Photo: Alamy
President-elect Donald Trump intends to stop the Biden administration from selling unused border wall materials just weeks ahead of his return to the White House.
Trump’s nominee for solicitor general, John Sauer, wrote the amicus brief and filed it in a Texas court currently hearing the cases brought by Texas and Missouri against the Biden administration for its selling of the materials.
Trump’s brief calls on the federal judge overseeing the cases to “immediately stop any ongoing sale of border-barrier materials” until the completion of the investigation into Biden’s conduct related to the border wall.
Sauer wrote in the brief, “The outgoing Biden Administration’s reported ‘fire sales’ of border-wall materials to private parties raise grave concerns about the legality of the Defendants’ conduct and their compliance with this Court’s permanent injunction in this case.”
The brief compelled the court to “order an immediate stop of all such sales and perform a searching examination of the Government’s conduct—by ordering formal discovery if necessary—to ensure compliance with the Constitution, the law, and the Court’s orders.”
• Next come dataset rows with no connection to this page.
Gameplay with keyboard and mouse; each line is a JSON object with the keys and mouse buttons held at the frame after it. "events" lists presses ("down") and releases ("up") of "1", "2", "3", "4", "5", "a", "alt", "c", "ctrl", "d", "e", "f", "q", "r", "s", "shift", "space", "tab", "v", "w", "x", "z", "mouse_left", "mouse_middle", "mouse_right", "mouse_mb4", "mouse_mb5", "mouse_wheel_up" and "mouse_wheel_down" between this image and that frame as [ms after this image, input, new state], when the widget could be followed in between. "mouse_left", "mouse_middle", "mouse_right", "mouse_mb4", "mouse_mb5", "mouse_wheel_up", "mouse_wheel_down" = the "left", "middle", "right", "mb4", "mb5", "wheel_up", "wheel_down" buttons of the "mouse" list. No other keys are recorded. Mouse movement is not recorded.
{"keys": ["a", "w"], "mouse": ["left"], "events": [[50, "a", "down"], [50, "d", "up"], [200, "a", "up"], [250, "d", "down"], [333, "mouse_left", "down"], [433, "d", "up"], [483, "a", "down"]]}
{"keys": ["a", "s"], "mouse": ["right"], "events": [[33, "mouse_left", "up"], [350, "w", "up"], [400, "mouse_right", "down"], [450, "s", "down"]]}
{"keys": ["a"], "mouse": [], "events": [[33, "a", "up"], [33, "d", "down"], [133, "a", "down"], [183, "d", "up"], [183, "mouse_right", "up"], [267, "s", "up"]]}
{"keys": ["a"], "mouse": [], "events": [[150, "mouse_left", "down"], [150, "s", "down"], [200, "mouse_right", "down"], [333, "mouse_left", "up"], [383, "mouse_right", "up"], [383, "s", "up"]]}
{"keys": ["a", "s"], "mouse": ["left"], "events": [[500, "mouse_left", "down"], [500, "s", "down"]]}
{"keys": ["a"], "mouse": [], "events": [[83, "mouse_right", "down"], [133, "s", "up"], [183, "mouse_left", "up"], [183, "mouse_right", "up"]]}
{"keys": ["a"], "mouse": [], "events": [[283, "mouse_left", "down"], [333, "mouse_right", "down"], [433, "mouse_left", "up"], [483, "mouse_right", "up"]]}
According to a report from The Daily Wire, border wall material had been transported by private contractors to an auction site, where the starting bid for whole segments was just $5.
Earlier this month during a press conference, Trump said, “The administration is trying to sell it for five cents on the dollar knowing that we’re getting ready to put it up.” He called the move “almost a criminal act,” and noted that it would cost “double what it cost years ago” to purchase new materials. During the briefing, he called on Biden to “please stop selling the wall.”
Trump’s top spokesman Steven Cheung said of the brief, “Any attempt by Biden officials to obstruct President Trump’s plan to build the Border Wall is unlawful, unconstitutional, and possibly criminal, as our brief argues.” He added that the Biden administration had “an egregious history of violating the law, especially in its catastrophic open-border policy, so the courts should review their actions here with particular skepticism.”
The brief argues that Trump’s intention to finish building the border wall was “the clear and emphatic policy of the incoming Trump administration.”